- Material shown

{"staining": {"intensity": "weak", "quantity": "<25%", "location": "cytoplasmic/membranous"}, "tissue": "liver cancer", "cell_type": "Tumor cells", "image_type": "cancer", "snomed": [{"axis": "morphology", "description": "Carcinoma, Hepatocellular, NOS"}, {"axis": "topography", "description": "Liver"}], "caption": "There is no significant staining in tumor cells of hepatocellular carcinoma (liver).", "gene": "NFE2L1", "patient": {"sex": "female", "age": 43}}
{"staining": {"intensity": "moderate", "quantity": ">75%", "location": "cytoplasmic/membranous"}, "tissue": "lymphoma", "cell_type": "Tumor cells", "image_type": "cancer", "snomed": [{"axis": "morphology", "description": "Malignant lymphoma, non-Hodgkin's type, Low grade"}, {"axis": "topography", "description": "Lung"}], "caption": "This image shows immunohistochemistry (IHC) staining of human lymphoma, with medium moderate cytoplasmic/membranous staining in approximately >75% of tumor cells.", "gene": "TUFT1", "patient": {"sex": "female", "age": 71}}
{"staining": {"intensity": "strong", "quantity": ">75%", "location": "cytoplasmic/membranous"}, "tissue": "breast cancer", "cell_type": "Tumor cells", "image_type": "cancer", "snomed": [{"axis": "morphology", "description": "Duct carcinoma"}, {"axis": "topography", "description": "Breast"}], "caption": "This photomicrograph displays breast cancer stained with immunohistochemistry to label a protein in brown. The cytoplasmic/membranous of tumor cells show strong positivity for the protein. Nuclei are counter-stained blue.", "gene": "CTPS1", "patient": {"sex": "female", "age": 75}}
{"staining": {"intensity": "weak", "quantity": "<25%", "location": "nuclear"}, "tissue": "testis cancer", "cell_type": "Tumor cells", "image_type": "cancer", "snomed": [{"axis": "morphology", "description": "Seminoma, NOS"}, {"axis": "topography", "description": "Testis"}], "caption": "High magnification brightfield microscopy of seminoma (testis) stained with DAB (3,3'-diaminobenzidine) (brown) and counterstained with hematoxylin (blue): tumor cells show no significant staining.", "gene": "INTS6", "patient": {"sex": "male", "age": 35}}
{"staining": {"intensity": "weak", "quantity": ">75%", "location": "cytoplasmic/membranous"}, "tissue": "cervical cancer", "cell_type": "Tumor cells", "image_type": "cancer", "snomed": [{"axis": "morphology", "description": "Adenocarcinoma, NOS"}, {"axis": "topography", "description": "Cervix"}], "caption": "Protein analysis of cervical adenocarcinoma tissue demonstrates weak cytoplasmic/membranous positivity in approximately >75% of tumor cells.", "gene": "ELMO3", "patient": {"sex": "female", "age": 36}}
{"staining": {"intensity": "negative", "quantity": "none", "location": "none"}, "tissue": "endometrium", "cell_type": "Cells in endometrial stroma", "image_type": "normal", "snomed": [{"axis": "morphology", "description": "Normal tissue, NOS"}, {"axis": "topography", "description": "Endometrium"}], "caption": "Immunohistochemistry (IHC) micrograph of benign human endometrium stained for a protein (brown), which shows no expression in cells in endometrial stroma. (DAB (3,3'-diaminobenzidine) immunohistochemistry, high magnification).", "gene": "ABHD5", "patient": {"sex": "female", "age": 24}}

- About this exercise
An exact copy of all the records is the expected answer.

- Exercise result
{"staining": {"intensity": "weak", "quantity": "<25%", "location": "cytoplasmic/membranous"}, "tissue": "liver cancer", "cell_type": "Tumor cells", "image_type": "cancer", "snomed": [{"axis": "morphology", "description": "Carcinoma, Hepatocellular, NOS"}, {"axis": "topography", "description": "Liver"}], "caption": "There is no significant staining in tumor cells of hepatocellular carcinoma (liver).", "gene": "NFE2L1", "patient": {"sex": "female", "age": 43}}
{"staining": {"intensity": "moderate", "quantity": ">75%", "location": "cytoplasmic/membranous"}, "tissue": "lymphoma", "cell_type": "Tumor cells", "image_type": "cancer", "snomed": [{"axis": "morphology", "description": "Malignant lymphoma, non-Hodgkin's type, Low grade"}, {"axis": "topography", "description": "Lung"}], "caption": "This image shows immunohistochemistry (IHC) staining of human lymphoma, with medium moderate cytoplasmic/membranous staining in approximately >75% of tumor cells.", "gene": "TUFT1", "patient": {"sex": "female", "age": 71}}
{"staining": {"intensity": "strong", "quantity": ">75%", "location": "cytoplasmic/membranous"}, "tissue": "breast cancer", "cell_type": "Tumor cells", "image_type": "cancer", "snomed": [{"axis": "morphology", "description": "Duct carcinoma"}, {"axis": "topography", "description": "Breast"}], "caption": "This photomicrograph displays breast cancer stained with immunohistochemistry to label a protein in brown. The cytoplasmic/membranous of tumor cells show strong positivity for the protein. Nuclei are counter-stained blue.", "gene": "CTPS1", "patient": {"sex": "female", "age": 75}}
{"staining": {"intensity": "weak", "quantity": "<25%", "location": "nuclear"}, "tissue": "testis cancer", "cell_type": "Tumor cells", "image_type": "cancer", "snomed": [{"axis": "morphology", "description": "Seminoma, NOS"}, {"axis": "topography", "description": "Testis"}], "caption": "High magnification brightfield microscopy of seminoma (testis) stained with DAB (3,3'-diaminobenzidine) (brown) and counterstained with hematoxylin (blue): tumor cells show no significant staining.", "gene": "INTS6", "patient": {"sex": "male", "age": 35}}
{"staining": {"intensity": "weak", "quantity": ">75%", "location": "cytoplasmic/membranous"}, "tissue": "cervical cancer", "cell_type": "Tumor cells", "image_type": "cancer", "snomed": [{"axis": "morphology", "description": "Adenocarcinoma, NOS"}, {"axis": "topography", "description": "Cervix"}], "caption": "Protein analysis of cervical adenocarcinoma tissue demonstrates weak cytoplasmic/membranous positivity in approximately >75% of tumor cells.", "gene": "ELMO3", "patient": {"sex": "female", "age": 36}}
{"staining": {"intensity": "negative", "quantity": "none", "location": "none"}, "tissue": "endometrium", "cell_type": "Cells in endometrial stroma", "image_type": "normal", "snomed": [{"axis": "morphology", "description": "Normal tissue, NOS"}, {"axis": "topography", "description": "Endometrium"}], "caption": "Immunohistochemistry (IHC) micrograph of benign human endometrium stained for a protein (brown), which shows no expression in cells in endometrial stroma. (DAB (3,3'-diaminobenzidine) immunohistochemistry, high magnification).", "gene": "ABHD5", "patient": {"sex": "female", "age": 24}}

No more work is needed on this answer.